A recent article from Nurse.com gathered information from nurses and experts on the Affordable Care Act, and what effect the healthcare reform law will have on the future of nursing. The answer? Uncertainty.

Although the ACA will improve access to care, it could mean increased workloads and stress for hospital nurses, said Judith Shindul-Rothschild, R.N,, Ph.D, associate professor at Boston College Connell School of Nursing in Massachusetts. To protect themselves, nurses must advocate for safe staffing ratios amid nursing hiring rates that remain flat and nurse-to-patient ratios that continue to increase, according to the article.

Amy L. Anderson, D.NP., R.N., CNE, associate professor of nursing at Indiana Wesleyan University in Marion, told Nurse.com that hospitals could cut staff and see a decrease in quality of care due to reduced reimbursements and non-payments from patients who can't afford co-payments and deductibles.
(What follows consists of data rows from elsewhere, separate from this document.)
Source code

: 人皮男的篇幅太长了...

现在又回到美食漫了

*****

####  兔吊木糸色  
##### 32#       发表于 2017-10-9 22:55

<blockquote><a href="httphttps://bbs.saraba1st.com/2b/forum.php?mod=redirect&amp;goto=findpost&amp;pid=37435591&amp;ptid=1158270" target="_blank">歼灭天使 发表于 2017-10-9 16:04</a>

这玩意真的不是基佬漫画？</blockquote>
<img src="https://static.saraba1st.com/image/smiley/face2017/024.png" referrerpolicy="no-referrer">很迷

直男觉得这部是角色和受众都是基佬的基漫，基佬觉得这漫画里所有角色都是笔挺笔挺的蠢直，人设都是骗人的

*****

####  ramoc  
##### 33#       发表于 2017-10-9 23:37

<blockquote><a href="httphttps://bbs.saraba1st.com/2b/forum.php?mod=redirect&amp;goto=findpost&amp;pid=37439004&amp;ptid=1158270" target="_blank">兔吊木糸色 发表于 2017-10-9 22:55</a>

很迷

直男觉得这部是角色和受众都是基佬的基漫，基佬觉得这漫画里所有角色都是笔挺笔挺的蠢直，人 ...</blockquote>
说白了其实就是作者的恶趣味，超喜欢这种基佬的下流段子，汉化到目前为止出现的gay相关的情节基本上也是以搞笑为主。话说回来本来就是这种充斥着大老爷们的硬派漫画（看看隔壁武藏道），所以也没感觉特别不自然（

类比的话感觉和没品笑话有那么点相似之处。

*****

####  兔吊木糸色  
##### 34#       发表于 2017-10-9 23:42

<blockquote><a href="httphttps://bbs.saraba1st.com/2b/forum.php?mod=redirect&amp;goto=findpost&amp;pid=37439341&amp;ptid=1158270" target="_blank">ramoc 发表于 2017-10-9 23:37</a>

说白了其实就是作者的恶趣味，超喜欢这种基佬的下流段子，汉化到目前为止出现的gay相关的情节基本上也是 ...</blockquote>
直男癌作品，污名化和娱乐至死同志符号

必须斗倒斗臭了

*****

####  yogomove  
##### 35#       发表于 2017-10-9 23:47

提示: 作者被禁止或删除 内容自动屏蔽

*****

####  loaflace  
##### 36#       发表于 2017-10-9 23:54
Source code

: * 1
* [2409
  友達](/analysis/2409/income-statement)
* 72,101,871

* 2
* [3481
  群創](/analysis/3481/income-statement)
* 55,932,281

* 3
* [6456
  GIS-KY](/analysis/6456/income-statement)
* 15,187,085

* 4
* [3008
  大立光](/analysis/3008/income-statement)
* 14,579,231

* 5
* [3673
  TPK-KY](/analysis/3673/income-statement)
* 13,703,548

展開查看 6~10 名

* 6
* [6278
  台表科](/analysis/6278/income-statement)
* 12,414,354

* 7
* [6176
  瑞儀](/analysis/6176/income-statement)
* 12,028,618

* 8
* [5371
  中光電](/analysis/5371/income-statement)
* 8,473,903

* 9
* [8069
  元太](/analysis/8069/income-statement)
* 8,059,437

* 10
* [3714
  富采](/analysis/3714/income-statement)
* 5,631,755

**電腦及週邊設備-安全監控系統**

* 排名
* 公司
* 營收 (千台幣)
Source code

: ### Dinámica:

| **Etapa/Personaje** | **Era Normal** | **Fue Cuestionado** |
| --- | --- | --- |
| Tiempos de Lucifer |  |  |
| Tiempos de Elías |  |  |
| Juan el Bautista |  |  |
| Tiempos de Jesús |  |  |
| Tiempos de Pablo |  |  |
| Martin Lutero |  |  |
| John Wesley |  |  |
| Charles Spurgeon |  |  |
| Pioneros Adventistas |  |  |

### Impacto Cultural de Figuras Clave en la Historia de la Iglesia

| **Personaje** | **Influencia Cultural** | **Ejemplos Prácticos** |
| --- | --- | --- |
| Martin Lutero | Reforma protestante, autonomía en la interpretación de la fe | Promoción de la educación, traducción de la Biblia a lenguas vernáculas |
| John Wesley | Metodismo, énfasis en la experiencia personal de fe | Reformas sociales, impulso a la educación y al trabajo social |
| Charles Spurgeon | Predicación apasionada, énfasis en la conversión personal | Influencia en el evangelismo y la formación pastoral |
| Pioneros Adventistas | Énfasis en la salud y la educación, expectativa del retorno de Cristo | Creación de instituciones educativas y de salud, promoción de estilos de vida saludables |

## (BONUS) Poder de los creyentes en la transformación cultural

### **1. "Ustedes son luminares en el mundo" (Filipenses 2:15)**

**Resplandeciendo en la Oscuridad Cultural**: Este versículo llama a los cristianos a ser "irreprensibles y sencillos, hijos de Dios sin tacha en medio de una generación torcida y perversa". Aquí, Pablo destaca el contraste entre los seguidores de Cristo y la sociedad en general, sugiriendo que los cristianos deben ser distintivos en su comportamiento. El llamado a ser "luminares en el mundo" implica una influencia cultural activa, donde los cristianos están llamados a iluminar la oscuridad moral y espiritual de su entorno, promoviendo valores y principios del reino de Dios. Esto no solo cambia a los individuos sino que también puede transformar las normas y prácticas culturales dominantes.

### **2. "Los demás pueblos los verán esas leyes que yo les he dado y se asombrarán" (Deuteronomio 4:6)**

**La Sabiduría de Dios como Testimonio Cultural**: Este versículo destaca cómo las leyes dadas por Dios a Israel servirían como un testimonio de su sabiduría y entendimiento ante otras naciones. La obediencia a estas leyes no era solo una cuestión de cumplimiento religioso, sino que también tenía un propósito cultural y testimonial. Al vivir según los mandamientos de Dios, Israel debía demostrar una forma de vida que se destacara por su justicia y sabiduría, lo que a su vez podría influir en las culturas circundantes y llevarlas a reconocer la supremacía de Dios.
Jean E. Johnson, R.N., Ph.D, dean of the George Washington University School of Nursing in Washington, District of Columbia, predicts nurses will move out of hospitals and into communities, with home care, transitional care and outpatient care becoming more important settings for patients and providers. As population health becomes a top priority for hospitals in the wake of the Affordable Care Act, non-traditional nursing's roles in community nursing is important because it stresses health education and disease prevention, rather than just treating the illness symptoms, FierceHealthcare previously reported.

Nurses will see expanded roles as care coordinators in clinics, insurance companies, hospitals and ACOs, Johnson said. However nurses will compete against other staff for those positions, Mark V. Pauly, Ph.D., professor of healthcare management at the Wharton School of the University of Pennsylvania, said.

"Nurses have to be able to demonstrate they can do a better job at coordinating care [than people in other professions]… Part of the job of nurses is to remind people that what they do really matters." This means nurses with higher levels of education will be ideal candidates--with a BSN or higher, he said.

The call for nurses to earn advanced degrees comes in the wake of recommendations from the Institute of Medicine that 80 percent of all nurses hold bachelor's degrees by 2020 as part of a nationwide movement to improve patient care, FierceHealthcare previously reported.